SET OF TASKS.
A – Please rewrite the essay on teaching starting with "It’s a blessing" and going on through "thankful for it.", putting "strength" in place of "superpower".
B – From the essay on teaching, list each distinct thing the writer states after the words "I want", counting a repeated statement only once.

It may seem obvious, but I realized during that time how distant we have become from one another. Humanity has created vast expanses, not to be touched by others. We see this manifest in the lack of emotions in males in our population. Me included. The times we are in explicitly show us how vulnerable we are and how much we need each other.
When I choose to sit and grapple with my own purposes for teaching, it ultimately comes down to those moments in college when I saw that life is bigger than any one human. Society has become increasingly distant; the devices that I grew up using only allow us to connect mentally, but not connect heart to heart. I teach because I want children to get along. I want them to learn how to engage with each other, and when they disagree with each other, I want them to be able to depart with their self-esteem intact. What is a school for if it isn’t a place where a child can learn more about his own physiological processes and how to address those sensations and sensibilities when they emerge?
I teach because I want children to get along. I want them to learn how to engage with each other, and when they disagree with each other, I want them to be able to depart with their self-esteem intact. Malik Harvey
I teach because it takes time to parse through all the information and decipher what is counterfactual. In the digital age, in which I am just a little ahead of my students at understanding, it’s important that the information that students obtain has no hidden or secret motivation. My only purpose is to help them map out their world; it will be on their own volition how to proceed. I share Thich Nhat Hanh’s definition of interbeing because when I can perceive the interconnectedness of all things, I exist because they exist. Within the African diasporic culture, we refer to this as ubuntu: I am because you are. I want to help my students understand this message.
As I teach and as my students develop, I develop alongside them. When one child has a breakthrough, we all have a breakthrough. Therefore, my motivations are also in part selfish. And, when I can facilitate the growth of a student, even if I have a marginal effect, I feel elated. Teaching is one of the few professions in which when you succeed, you don’t get a monetary return. You get something even better: a rush of endorphins and other feel-good chemicals that will last forever and are recurring through memory.
It’s a blessing and honor to hold the title of teacher. My superpower is just in my acknowledgment and acceptance of the predicament that I am in: I am a stranger, in a strange place, that I never made. But as I find my way, I help my students find theirs. Teaching has graciously given me this opportunity, and I am thankful for it.

[Collected data]
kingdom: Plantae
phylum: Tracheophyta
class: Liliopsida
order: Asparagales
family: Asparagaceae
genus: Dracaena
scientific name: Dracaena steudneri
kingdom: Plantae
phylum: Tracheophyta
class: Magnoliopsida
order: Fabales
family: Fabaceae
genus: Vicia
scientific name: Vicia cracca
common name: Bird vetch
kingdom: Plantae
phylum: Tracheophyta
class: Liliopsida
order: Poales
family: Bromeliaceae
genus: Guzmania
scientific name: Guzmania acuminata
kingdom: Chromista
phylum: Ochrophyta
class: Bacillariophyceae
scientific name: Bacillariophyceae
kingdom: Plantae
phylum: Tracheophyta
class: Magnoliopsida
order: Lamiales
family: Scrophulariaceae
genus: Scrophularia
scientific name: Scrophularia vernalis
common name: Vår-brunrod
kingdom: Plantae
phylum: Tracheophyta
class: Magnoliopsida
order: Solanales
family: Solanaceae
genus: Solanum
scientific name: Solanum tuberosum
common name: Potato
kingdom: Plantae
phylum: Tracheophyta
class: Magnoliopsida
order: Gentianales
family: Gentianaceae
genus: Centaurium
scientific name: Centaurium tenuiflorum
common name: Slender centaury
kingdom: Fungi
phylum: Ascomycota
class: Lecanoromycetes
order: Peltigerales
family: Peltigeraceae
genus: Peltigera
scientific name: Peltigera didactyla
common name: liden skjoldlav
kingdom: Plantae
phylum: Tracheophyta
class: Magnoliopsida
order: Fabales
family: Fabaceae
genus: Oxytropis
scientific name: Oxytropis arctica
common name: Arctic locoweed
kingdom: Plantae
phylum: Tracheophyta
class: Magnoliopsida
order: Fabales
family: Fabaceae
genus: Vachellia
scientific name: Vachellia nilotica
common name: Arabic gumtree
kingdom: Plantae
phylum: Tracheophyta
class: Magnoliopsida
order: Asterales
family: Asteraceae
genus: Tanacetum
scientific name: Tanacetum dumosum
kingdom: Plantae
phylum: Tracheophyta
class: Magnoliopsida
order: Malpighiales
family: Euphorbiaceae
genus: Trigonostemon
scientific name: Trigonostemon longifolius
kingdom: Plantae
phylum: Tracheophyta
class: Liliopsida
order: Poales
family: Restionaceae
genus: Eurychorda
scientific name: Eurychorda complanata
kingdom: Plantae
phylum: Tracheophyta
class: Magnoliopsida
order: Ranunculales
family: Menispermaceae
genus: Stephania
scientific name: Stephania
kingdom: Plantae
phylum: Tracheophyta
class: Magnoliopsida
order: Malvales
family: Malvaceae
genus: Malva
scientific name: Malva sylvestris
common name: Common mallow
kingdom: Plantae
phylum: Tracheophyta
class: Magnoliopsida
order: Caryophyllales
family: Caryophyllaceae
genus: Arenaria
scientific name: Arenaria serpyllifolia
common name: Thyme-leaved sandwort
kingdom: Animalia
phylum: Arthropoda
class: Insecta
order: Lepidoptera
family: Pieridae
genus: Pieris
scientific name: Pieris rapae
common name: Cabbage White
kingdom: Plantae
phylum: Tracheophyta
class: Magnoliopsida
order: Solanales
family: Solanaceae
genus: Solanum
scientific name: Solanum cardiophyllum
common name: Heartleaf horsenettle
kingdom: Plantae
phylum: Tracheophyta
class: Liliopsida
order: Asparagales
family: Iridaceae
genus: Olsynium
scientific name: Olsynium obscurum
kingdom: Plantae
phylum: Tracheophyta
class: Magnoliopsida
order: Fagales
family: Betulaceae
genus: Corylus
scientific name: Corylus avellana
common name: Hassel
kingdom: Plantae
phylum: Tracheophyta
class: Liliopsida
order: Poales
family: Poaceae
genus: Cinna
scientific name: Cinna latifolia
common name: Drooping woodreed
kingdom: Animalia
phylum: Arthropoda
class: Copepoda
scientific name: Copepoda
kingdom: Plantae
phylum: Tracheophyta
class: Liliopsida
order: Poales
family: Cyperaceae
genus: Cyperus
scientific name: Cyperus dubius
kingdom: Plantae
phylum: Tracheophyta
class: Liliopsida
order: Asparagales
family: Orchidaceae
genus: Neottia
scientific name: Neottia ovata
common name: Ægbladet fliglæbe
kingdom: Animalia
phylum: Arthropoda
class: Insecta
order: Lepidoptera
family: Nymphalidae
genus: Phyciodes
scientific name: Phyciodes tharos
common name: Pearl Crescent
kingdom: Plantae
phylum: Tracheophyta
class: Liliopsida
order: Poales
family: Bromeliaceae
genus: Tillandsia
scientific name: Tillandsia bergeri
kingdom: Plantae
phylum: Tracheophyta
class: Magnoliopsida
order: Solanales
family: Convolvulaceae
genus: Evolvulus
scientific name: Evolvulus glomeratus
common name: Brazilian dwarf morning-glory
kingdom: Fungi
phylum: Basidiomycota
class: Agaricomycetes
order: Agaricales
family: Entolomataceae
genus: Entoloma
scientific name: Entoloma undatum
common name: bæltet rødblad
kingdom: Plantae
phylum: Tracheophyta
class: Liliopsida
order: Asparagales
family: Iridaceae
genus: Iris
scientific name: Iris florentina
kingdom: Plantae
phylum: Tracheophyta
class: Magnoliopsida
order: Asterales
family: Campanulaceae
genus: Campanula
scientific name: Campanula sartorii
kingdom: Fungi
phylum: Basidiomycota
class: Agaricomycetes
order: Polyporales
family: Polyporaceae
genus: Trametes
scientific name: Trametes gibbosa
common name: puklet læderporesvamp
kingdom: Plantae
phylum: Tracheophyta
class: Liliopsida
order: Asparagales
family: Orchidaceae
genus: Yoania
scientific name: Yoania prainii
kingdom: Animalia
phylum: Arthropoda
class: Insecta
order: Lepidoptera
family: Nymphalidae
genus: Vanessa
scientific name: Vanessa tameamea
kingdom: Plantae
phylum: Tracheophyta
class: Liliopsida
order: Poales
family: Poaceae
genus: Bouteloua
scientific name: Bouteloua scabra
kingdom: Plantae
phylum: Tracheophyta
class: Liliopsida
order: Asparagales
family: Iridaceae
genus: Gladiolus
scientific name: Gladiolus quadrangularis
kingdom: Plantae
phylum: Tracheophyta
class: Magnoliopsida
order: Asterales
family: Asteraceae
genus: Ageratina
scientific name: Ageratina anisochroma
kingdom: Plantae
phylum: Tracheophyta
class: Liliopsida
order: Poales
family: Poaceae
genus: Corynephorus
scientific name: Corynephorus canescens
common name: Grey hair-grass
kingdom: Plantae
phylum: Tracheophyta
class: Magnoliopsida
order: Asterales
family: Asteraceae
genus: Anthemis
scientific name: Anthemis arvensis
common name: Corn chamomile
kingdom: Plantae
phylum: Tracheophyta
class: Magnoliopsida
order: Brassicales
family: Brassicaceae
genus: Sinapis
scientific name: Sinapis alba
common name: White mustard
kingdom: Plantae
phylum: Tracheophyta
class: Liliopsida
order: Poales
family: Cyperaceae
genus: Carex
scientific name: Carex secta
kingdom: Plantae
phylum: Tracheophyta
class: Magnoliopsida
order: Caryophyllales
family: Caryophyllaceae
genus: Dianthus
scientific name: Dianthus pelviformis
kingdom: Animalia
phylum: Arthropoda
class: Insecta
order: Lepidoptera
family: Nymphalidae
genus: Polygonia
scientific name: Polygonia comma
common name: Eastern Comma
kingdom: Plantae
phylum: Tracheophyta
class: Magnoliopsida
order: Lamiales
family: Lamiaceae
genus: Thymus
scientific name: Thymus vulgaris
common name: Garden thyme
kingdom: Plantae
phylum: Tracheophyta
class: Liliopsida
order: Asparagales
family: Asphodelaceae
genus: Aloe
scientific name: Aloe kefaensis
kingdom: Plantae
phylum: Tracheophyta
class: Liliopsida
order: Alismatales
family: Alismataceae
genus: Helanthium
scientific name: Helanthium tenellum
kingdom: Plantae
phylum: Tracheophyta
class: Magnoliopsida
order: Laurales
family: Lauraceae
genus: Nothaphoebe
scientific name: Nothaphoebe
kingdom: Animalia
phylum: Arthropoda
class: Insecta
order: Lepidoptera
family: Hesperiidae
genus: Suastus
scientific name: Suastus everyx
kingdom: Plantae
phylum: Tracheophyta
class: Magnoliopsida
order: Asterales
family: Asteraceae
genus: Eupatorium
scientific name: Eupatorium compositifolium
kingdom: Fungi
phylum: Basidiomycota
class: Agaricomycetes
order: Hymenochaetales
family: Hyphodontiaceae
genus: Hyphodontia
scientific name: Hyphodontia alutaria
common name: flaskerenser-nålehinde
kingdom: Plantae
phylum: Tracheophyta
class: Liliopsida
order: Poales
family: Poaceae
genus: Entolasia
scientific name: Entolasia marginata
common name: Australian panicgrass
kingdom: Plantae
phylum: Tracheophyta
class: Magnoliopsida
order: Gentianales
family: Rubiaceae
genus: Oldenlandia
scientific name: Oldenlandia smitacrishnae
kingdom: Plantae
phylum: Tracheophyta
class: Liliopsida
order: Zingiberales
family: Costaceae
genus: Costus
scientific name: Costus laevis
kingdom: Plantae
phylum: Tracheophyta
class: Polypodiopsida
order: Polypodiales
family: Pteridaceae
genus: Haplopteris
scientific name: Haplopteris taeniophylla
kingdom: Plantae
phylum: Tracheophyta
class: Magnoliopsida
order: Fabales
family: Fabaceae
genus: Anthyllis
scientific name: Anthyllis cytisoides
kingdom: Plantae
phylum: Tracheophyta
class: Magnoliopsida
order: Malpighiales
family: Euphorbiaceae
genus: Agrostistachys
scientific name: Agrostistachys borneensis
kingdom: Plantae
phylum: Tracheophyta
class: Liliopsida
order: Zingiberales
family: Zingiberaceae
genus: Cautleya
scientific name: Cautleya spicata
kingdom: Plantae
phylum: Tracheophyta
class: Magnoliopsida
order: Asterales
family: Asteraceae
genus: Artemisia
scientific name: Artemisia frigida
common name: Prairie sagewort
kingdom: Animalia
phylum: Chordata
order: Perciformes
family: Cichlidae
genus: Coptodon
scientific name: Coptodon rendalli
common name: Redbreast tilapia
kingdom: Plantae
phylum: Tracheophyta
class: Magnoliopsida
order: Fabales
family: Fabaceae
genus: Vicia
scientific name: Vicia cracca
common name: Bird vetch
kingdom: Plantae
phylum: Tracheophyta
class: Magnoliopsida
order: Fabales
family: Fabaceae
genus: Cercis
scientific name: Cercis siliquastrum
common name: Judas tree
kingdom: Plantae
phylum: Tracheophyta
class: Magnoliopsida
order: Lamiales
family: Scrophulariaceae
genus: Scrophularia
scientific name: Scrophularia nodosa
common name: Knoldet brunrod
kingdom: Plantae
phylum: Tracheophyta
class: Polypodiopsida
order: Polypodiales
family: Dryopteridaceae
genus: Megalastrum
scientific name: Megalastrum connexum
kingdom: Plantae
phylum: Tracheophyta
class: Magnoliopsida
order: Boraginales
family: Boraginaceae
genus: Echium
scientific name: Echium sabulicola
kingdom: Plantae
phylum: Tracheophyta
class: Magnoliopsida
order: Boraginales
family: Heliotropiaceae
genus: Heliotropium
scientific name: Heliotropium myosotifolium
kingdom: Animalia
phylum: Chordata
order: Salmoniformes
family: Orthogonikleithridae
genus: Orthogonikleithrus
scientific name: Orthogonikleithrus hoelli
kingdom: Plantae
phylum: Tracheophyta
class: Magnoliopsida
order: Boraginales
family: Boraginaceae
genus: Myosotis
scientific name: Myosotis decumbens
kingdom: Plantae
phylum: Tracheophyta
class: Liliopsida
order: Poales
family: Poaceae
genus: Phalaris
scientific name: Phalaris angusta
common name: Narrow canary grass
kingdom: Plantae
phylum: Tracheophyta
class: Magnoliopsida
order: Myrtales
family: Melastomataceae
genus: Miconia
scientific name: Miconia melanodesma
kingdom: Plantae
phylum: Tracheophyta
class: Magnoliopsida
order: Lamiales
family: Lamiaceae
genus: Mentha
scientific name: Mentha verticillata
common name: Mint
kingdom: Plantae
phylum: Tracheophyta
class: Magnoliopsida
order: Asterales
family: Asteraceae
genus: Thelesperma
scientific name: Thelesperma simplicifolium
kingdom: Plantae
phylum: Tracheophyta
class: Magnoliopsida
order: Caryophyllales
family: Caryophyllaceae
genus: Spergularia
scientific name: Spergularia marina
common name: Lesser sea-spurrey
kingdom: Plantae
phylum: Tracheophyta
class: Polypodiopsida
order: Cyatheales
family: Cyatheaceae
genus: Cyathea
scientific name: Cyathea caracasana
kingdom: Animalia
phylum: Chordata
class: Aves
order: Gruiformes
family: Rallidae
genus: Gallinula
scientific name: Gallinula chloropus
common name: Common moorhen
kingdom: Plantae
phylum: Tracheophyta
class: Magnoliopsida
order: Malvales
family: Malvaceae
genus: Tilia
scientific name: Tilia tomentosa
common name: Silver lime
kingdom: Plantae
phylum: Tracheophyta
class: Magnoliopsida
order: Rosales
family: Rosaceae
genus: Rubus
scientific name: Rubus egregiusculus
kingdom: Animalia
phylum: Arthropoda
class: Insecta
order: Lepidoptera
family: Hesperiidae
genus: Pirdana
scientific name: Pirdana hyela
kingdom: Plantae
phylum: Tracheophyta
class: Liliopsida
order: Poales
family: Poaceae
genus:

TASK RESPONSES.
A –
It’s a blessing and honor to hold the title of teacher. My strength is just in my acknowledgment and acceptance of the predicament that I am in: I am a stranger, in a strange place, that I never made. But as I find my way, I help my students find theirs. Teaching has graciously given me this opportunity, and I am thankful for it.

B –
- children to get along
- them to learn how to engage with each other
- them to be able to depart with their self-esteem intact when they disagree with each other
- to help my students understand this message